Not smart, Vahey persuaded her. After she quit, he pestered her all summer to find another job. He knew she was Rollerblading, ''socializing,'' going to the beach. He stayed on her case about her ''take-me-to-the-moon stuff.''

''I'm asking her, 'Do you have a job?' And she's saying, 'I'm trying to find a job.' And I'm saying, 'Yeah, but do you have a job?' The point is, there's a million reasons not to do something.''

A favorite reason alcoholics use is expecting the world to be perfect, and taking to drink when it isn't. Meeting with Woodrow - more coffee - Vahey listens, a slight smile creasing his face, as she lays out her fears about the job she did finally find. What should she wear? How should she do her hair?

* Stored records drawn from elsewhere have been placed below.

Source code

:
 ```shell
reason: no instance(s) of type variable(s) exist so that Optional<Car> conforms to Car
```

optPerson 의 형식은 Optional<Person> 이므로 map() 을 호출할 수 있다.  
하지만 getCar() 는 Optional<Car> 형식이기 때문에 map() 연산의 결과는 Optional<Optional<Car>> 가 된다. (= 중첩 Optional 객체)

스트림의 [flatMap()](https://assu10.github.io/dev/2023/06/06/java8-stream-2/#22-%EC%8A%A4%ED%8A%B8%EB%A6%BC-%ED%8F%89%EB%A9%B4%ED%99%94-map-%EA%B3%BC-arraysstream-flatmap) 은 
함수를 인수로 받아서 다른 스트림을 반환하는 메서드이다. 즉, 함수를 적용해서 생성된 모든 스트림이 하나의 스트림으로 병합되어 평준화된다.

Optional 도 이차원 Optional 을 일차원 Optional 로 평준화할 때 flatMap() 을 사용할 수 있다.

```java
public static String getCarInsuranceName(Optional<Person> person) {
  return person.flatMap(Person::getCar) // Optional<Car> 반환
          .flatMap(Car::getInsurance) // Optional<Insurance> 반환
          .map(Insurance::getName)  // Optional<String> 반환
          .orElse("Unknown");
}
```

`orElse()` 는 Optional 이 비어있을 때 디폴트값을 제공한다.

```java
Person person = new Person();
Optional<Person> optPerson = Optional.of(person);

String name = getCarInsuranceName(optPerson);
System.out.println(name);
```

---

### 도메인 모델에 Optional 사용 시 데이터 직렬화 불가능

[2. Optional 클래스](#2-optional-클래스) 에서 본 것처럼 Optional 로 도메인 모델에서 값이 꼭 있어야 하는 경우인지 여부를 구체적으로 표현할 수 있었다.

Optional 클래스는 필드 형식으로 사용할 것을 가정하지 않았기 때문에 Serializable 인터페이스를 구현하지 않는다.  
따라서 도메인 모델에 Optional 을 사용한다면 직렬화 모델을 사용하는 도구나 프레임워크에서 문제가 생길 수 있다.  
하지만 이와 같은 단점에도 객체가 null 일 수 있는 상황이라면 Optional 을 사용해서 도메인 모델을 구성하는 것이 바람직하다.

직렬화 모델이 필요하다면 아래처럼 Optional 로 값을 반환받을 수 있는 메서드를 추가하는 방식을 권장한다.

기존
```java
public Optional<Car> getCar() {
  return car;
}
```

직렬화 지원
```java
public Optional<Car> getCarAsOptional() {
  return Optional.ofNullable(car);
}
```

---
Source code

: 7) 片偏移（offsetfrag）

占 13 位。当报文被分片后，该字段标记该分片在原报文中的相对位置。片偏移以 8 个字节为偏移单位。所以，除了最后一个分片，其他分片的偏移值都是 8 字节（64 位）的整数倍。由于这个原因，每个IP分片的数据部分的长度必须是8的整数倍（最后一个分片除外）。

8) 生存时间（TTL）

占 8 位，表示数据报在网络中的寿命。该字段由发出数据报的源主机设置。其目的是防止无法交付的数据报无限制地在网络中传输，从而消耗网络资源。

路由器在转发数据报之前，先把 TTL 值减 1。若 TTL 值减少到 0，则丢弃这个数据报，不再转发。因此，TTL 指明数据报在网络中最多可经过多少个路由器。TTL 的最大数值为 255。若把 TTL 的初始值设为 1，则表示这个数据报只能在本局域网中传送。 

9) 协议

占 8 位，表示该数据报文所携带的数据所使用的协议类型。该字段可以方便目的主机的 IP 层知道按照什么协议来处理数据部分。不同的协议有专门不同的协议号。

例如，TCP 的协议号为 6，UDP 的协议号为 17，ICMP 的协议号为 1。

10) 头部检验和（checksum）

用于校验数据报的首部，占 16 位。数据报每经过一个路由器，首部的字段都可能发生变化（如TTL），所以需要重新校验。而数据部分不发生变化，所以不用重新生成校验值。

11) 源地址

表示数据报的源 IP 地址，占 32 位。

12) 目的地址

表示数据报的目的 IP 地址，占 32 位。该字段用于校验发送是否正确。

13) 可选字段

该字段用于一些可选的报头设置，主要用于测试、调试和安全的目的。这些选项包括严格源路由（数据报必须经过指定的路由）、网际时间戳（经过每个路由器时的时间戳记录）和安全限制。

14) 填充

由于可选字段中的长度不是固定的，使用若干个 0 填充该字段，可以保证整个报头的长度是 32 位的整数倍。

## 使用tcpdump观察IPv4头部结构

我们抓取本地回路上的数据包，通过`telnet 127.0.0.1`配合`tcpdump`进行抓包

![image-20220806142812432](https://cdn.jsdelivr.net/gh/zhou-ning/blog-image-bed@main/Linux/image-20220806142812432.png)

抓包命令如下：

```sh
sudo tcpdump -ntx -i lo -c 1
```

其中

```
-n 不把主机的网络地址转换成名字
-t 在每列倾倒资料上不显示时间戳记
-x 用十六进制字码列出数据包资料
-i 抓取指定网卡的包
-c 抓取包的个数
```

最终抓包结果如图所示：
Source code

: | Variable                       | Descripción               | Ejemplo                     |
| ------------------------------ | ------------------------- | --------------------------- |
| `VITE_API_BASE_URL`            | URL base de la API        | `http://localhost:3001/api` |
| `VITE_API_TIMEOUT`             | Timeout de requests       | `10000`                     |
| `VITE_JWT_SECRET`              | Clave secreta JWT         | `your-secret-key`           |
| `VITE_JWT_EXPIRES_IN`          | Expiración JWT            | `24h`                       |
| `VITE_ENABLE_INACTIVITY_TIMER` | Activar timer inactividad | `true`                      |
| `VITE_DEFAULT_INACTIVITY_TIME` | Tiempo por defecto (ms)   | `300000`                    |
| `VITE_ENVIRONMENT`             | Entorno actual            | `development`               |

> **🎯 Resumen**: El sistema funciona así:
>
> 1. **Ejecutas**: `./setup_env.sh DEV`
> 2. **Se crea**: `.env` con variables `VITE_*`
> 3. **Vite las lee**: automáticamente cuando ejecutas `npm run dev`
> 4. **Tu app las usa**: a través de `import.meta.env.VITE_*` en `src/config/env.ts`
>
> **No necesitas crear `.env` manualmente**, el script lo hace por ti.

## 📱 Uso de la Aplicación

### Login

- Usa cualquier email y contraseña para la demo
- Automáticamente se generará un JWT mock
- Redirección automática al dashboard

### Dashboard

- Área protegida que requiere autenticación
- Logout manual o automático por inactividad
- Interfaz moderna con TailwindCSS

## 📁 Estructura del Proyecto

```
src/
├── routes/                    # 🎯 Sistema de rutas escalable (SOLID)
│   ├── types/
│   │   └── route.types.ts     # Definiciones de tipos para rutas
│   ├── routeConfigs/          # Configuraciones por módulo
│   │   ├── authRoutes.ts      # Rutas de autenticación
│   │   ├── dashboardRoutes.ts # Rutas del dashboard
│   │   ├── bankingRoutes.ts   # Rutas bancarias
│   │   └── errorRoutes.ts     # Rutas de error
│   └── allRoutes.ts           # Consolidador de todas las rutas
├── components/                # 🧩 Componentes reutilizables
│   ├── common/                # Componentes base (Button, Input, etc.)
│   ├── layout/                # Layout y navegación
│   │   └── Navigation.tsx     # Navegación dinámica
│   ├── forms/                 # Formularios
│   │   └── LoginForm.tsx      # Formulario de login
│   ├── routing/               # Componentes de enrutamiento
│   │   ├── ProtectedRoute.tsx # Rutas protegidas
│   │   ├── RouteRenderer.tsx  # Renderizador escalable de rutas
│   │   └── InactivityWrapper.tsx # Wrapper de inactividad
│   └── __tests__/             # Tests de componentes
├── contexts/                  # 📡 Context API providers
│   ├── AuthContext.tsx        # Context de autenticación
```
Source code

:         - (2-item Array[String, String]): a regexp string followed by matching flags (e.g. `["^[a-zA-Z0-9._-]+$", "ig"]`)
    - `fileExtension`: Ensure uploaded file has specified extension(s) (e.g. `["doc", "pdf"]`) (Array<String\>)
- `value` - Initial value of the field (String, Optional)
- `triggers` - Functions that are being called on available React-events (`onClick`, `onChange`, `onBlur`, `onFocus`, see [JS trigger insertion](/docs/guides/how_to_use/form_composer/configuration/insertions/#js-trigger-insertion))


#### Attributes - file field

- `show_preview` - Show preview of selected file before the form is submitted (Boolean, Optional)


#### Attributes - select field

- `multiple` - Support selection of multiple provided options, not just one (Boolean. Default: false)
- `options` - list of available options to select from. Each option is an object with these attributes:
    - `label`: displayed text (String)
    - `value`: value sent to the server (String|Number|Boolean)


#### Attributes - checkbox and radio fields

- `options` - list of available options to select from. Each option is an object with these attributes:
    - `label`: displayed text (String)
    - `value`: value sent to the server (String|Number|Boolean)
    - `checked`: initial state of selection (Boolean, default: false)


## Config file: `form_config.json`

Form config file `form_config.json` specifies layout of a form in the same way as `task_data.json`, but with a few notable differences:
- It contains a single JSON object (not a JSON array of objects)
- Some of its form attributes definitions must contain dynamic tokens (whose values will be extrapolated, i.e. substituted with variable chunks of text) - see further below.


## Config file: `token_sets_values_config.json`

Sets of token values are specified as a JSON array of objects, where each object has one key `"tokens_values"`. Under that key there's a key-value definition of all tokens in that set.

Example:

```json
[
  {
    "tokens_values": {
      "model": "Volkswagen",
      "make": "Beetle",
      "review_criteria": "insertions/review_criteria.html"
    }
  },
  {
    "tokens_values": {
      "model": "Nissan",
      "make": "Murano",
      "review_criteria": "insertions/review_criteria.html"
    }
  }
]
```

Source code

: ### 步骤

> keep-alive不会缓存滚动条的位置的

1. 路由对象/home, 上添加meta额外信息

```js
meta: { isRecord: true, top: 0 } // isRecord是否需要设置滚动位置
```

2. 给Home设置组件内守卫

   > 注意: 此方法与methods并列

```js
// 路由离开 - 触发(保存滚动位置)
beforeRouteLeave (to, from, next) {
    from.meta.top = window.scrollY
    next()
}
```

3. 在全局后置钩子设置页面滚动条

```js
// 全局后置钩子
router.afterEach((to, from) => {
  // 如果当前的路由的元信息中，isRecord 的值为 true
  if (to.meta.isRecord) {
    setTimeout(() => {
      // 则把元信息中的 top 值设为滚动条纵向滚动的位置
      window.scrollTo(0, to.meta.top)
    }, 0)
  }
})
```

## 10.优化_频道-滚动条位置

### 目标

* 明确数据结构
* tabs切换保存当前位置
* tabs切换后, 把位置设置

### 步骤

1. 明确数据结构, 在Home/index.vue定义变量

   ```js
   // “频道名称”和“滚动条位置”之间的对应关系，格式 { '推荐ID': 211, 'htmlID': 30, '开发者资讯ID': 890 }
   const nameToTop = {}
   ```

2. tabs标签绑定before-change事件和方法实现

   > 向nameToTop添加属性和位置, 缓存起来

''I want to do 100 percent,'' she exclaims. ''I'm wicked excited about it, but what if I mess up?''

Vahey squints at her, matter-of-fact. ''What if you mess up?''

Woodrow gulps, looks cautiously back at him, says, ''I mess up.''

It is in the nature of his job to be exacting. Vahey keeps at her.

''And what do you do about it?'' he asks pointedly.

''Work it,'' says Woodrow firmly. ''Work through it. Accept it. Ask for help.''

Every year, Vahey says, he worries the kids will return to a world where there are no jobs, no apartments, no shining possibilities before them. But every year, they somehow find jobs and homes and lives to make their own.

''We've supplied the basic tools,'' he says. ''Hopefully, they'll use them to do what they need to do.''


'Just lookit this dog,'' Aimee Howard says of Boddhi, a friend's dog. ''Someone likes me and trusts me enough to take care of this dog. Before, they wouldn't even give me something they didn't want. It's pretty cool.'' Aimee, who is doing well after leaving Day One, says she is ''happier than I ever was.'' Staff photo by David A. Rodgers
Aimee Howard is now, she says, ''happier than I ever was.'' She looks it.

On a wind-swept, blue-sky October afternoon, she wears torn jeans, several necklaces, a broad and clearly heartfelt smile that somehow lifts her, makes her seem buoyant. She holds a quart of bottled water in one hand, and the leash of a friend's rowdy dog, named Boddhi, in the other.

''I don't obsess about alcohol, I don't wake up in the morning and wonder where I'm gonna get my booze,'' she says. Then, grinning, she gestures toward Boddhi.

''Just lookit this dog,'' she says, as Boddhi, oblivious, dances and leaps. ''Someone likes me and trusts me enough to take care of this dog. Before, they wouldn't even give me something they didn't want. It's pretty cool.''

Day One and recovery, she says, have taught her so much.

''They taught me to iron clothes. To feed myself. To be honest. To trust other people. To talk to people.''

She pauses, admiring the perfect sky.

''They taught me to live,'' she says.